L’infortunio di Kokorin in Europa League

L’attaccante si è infortunato al terzo minuto del match di ritorno degli ottavi tra Zenit e Lipsia. Kokorin è andato in contrasto con Orban, ha subito un colpo, ha messo male la gamba e si è infortunato. Dalla dinamica era già chiaro che il problema fosse molto serio, ma il giocatore si era alzato da solo ed aveva lasciato in campo dolorante, ma almeno non era in barella. Dopo aver effettuato gli esami strumentali Kokorin purtroppo ha saputo ufficialmente della rottura del legamento crociato del ginocchio destro.
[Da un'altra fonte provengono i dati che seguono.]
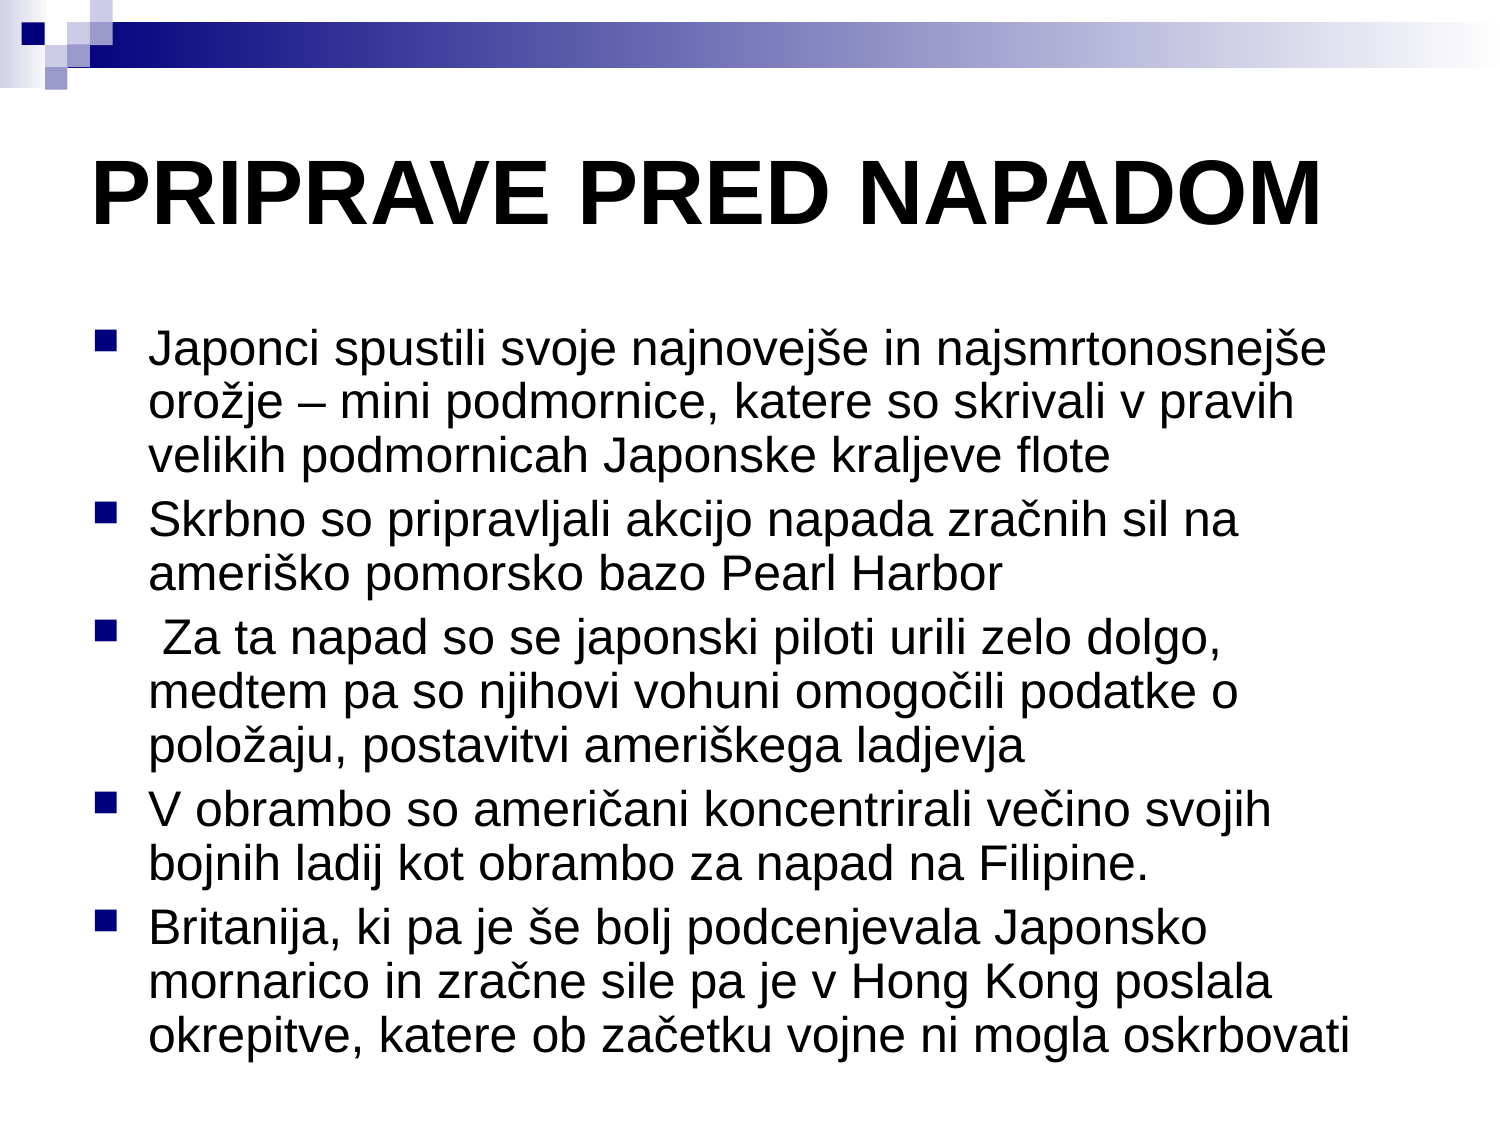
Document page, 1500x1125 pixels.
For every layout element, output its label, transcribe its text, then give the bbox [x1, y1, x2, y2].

I tempi di recupero di Kokorin e l’addio al Mondiale

Kokorin adesso volerà subito a Roma, dove verrà operato da un chirurgo italiano, con cui lo Zenit ha un accordo. I tempi di recupero verranno annunciati solo dopo l’intervento. In genere per un infortunio del genere servono per recuperare circa cinque o sei mesi. E il Mondiale inizierà il 14 giugno, dunque tra tre mesi. Il sogno dell’attaccante dello Zenit di fatto è svanito.

La Russia al Mondiale

Non ha una grande squadra Cherchesov che puntava tutto sul suo bomber, Kokorin, uno dei pochi giocatori di buon livello della Russia, che cercherà almeno di superare la fase a gironi, evento che non capita da decenni. La nazionale russa giocherà la gara d’esordio del Mondiale con l’Arabia Saudita il 14 giugno e sfiderà poi l’Egitto di Salah e l’Uruguay di Cavani e Suarez.